Lecce’s historical centre is a UNESCO world heritage site: from the palazzo’s rooftop, one looks up to the Campanile del Duomo and down into an ancient Roman open-air theatre. In between, the Gazollas have recreated a garden lush with citrus trees and a small pool. Past the first patio, all rooms tell the story of a collector’s home, starting with the entrance that unfolds like a grand hall with a stunning mural painted by Roberto Ruspoli: titled Il Sole Anche di Notte, it literally dances on the vaulted walls and ceiling, and refers to an archaic dance typical of the Salento region.  

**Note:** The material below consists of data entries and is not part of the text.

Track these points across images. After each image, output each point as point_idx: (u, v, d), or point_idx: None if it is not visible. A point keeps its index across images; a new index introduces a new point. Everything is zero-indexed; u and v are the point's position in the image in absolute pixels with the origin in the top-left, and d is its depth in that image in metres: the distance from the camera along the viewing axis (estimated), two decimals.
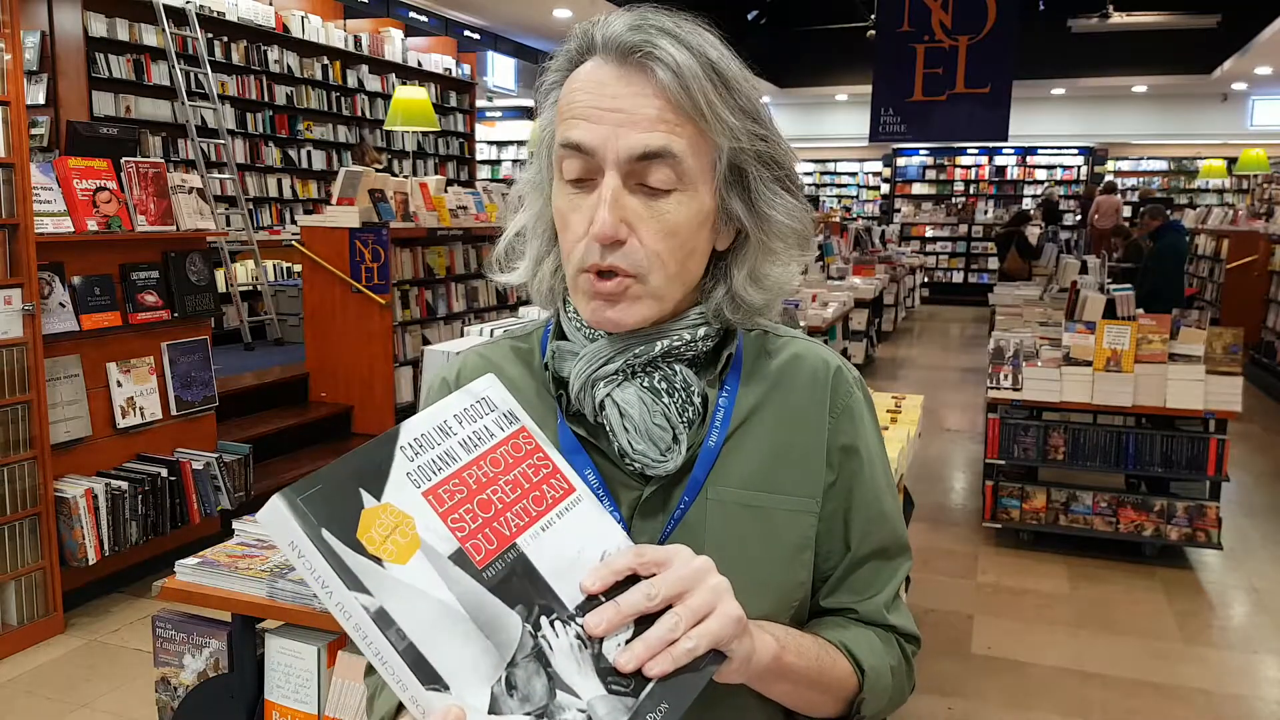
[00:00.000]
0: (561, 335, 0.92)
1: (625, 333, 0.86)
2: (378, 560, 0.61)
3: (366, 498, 0.62)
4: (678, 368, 0.87)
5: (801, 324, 6.06)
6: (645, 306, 0.84)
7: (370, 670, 0.99)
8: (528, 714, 0.63)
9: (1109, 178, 16.50)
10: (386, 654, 0.59)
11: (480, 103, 13.80)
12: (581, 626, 0.67)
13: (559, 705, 0.64)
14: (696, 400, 0.87)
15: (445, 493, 0.66)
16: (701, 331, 0.88)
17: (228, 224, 7.67)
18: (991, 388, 4.32)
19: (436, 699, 0.60)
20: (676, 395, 0.86)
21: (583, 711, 0.64)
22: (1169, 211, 8.65)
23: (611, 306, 0.83)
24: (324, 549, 0.59)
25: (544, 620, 0.66)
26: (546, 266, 0.92)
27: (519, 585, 0.66)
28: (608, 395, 0.85)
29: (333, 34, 9.83)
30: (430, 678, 0.60)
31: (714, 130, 0.83)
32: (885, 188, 18.67)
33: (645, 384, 0.86)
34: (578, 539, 0.71)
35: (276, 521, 0.59)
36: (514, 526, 0.69)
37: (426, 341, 5.88)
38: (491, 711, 0.62)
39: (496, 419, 0.72)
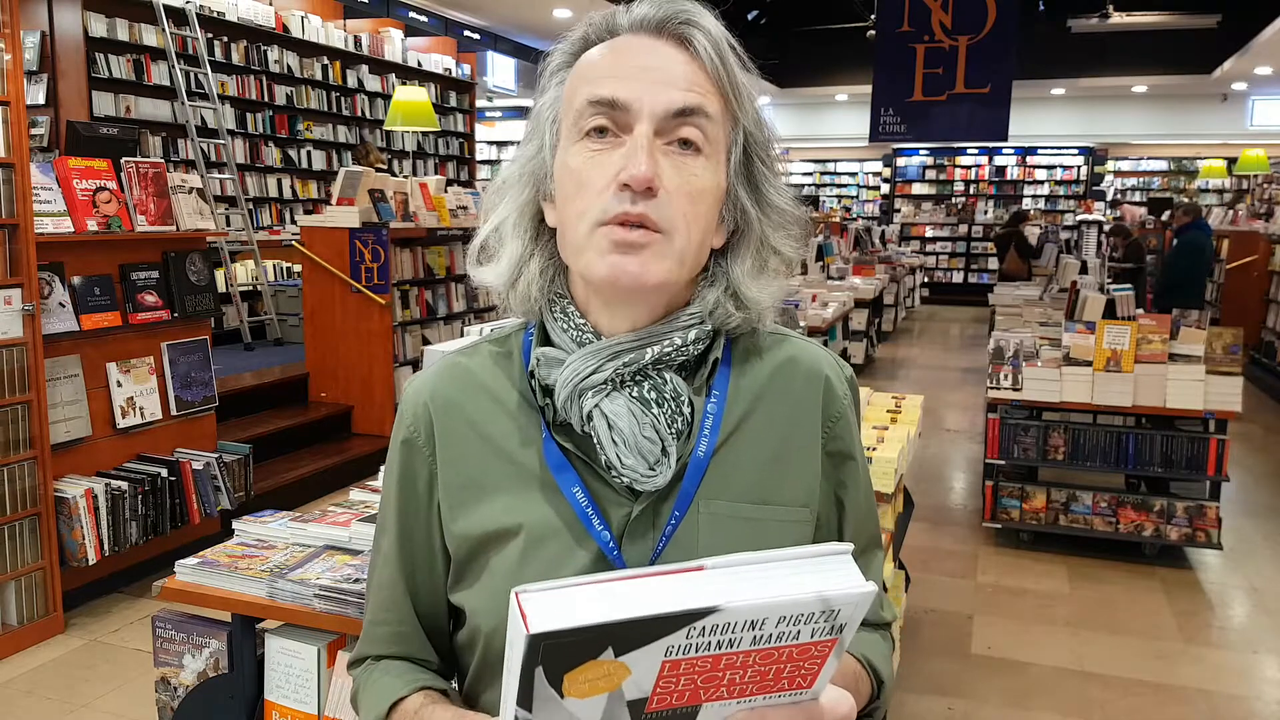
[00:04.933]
0: (546, 341, 0.88)
1: (622, 293, 0.83)
2: (561, 694, 0.57)
3: (607, 654, 0.56)
4: (667, 376, 0.84)
5: (801, 324, 6.06)
6: (666, 267, 0.81)
7: (354, 663, 0.98)
8: None
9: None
10: None
11: (480, 103, 13.80)
12: None
13: None
14: (686, 410, 0.84)
15: (687, 665, 0.58)
16: (693, 334, 0.85)
17: (228, 224, 7.67)
18: (991, 388, 4.32)
19: None
20: (666, 406, 0.83)
21: None
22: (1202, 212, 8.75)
23: (635, 256, 0.79)
24: (525, 676, 0.56)
25: None
26: (533, 267, 0.88)
27: None
28: (596, 406, 0.82)
29: (333, 34, 9.82)
30: None
31: (737, 106, 0.84)
32: (885, 188, 18.65)
33: (634, 394, 0.83)
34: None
35: (515, 634, 0.56)
36: (714, 695, 0.61)
37: (426, 341, 5.88)
38: None
39: (819, 629, 0.59)
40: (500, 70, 13.82)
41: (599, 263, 0.80)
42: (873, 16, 10.87)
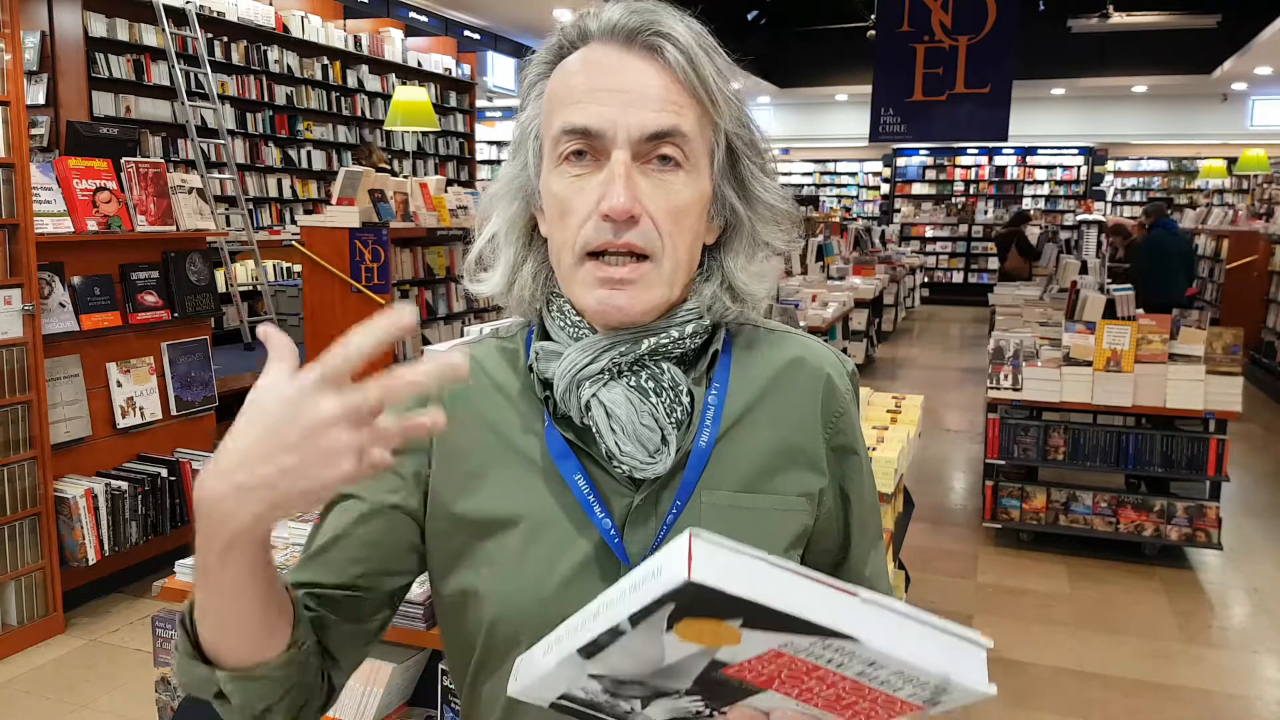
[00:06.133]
0: (545, 336, 0.89)
1: (612, 330, 0.84)
2: (667, 628, 0.58)
3: (735, 621, 0.56)
4: (665, 366, 0.85)
5: (801, 324, 6.06)
6: (655, 294, 0.82)
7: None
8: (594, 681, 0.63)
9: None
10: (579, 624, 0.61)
11: (480, 103, 13.80)
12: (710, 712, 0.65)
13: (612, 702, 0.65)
14: (685, 400, 0.85)
15: (789, 660, 0.59)
16: (690, 329, 0.86)
17: (228, 224, 7.67)
18: (991, 388, 4.32)
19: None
20: (664, 395, 0.84)
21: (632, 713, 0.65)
22: (1169, 211, 8.68)
23: (622, 292, 0.81)
24: (654, 604, 0.56)
25: (685, 700, 0.64)
26: (526, 272, 0.89)
27: (717, 688, 0.63)
28: (593, 395, 0.83)
29: (333, 34, 9.82)
30: (589, 650, 0.61)
31: (716, 112, 0.83)
32: (885, 188, 18.66)
33: (632, 383, 0.84)
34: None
35: (669, 566, 0.55)
36: (787, 690, 0.62)
37: (426, 341, 5.88)
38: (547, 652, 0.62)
39: (919, 695, 0.60)
40: (500, 70, 13.82)
41: (587, 297, 0.82)
42: (873, 16, 10.87)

The artist also sculpted ceramic pieces that are scattered across the floors and rooms. For Palazzo Maresgallo, figuration is a guiding thread: contemporary sculptures, historical busts, colourful harlequin paintings by Maxime Vardanian and expressive photographs bring life into the double-height salons, study and living rooms on the first floor.  

 

Poolside detail

“Our idea was not to create a hotel but to open all spaces for visitors to enjoy; it is very much about living in a historical palazzo surrounded by art,” says Miriam. Each object and surface around the palazzo have been hand-picked or made to measure: bronze leaves designed as handles on doors or a chest of drawers; custom-printed trompe l’oeil wallpaper to maximise a perspective; steel-frame dining chairs covered in papier mâché; and freshly upholstered vintage furniture bought from antique shops. Right down to the water carafes and the coffee cups — also made by an artist — a stay at Palazzo Maresgallo is any collector’s dream.